Le Dossier médical partagé (DMP)
Le PLFSS prévoit par ailleurs des amendes pour non-remplissage du Dossier médical partagé (DMP) alors même « que son déploiement n’est pas totalement effectif », ce que rappellent Avenir Spé tout comme les LDS. De nombreuses professions ne disposent toujours pas des outils numériques nécessaires pour accéder à ce service « dans des conditions fiables et sécurisées ». Les professionnels demandent donc la suspension immédiate des pénalités tant que « l’accessibilité technique complète et équitable n’est pas garantie pour tous ». Les LDS s’opposent également au doublement des franchises et participations forfaitaires, prévus également pour les patients en affection de longue durée (ALD), ce qui représente pour eux « une mesure d’une grande brutalité », qui pourrait conduire à un renoncement aux soins. Ils refusent également de « devenir des collecteurs de franchises au bénéfice de la Cnam ».
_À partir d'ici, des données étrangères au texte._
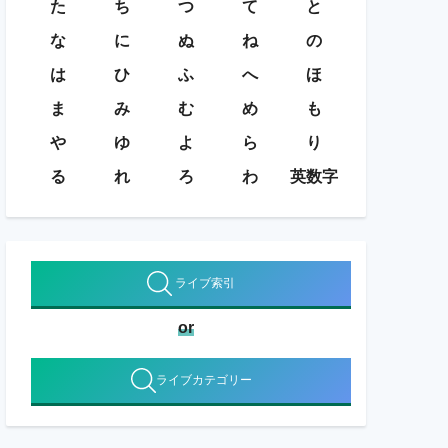
た
ち
つ
て
と
な
に
ぬ
ね
の
は
ひ
ふ
へ
ほ
ま
み
む
め
も
や
ゆ
よ
ら
り
る
れ
ろ
わ
英数字
ライブ索引
or
ライブカテゴリー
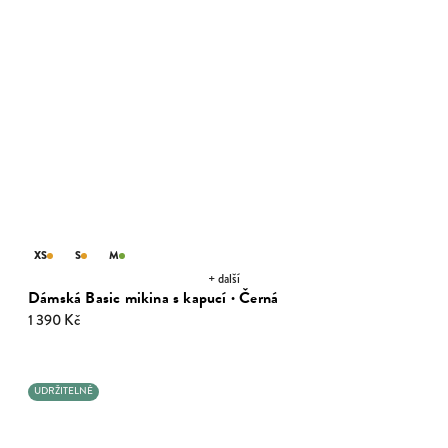
XS
S
M
+ další
Dámská Basic mikina s kapucí · Černá
1 390 Kč
UDRŽITELNÉ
Discussion et plan d’actions
Les représentants des spécialistes et des LDS estiment qu’une réflexion approfondie des usages et des priorités est nécessaire. Les LDS se disent prêts à travailler de façon constructive avec les parlementaires de tous bords et les appellent à amender profondément le texte, afin « de rétablir l’équilibre entre l’hôpital et la ville, de supprimer les mesures coercitives et de garantir un financement à la hauteur des besoins de santé de la population ».
Les représentants d’Avenir Spé ont quant à eux annoncé un plan d’actions avec des mesures chocs à commencer par une grève de la permanence des soins en établissements ; un désengagement collectif de l’OPTAM pour tous les médecins de secteur 2 ; le gel de l’alimentation du DMP ; et la suspension de la participation à tout projet national ou régional.
Laure Martin
1. Les CDF, la CSMF, la FFMKR, la FNI, la FNO, la FNP, la FSPF, le SDA, le SDBIO et le SNAO.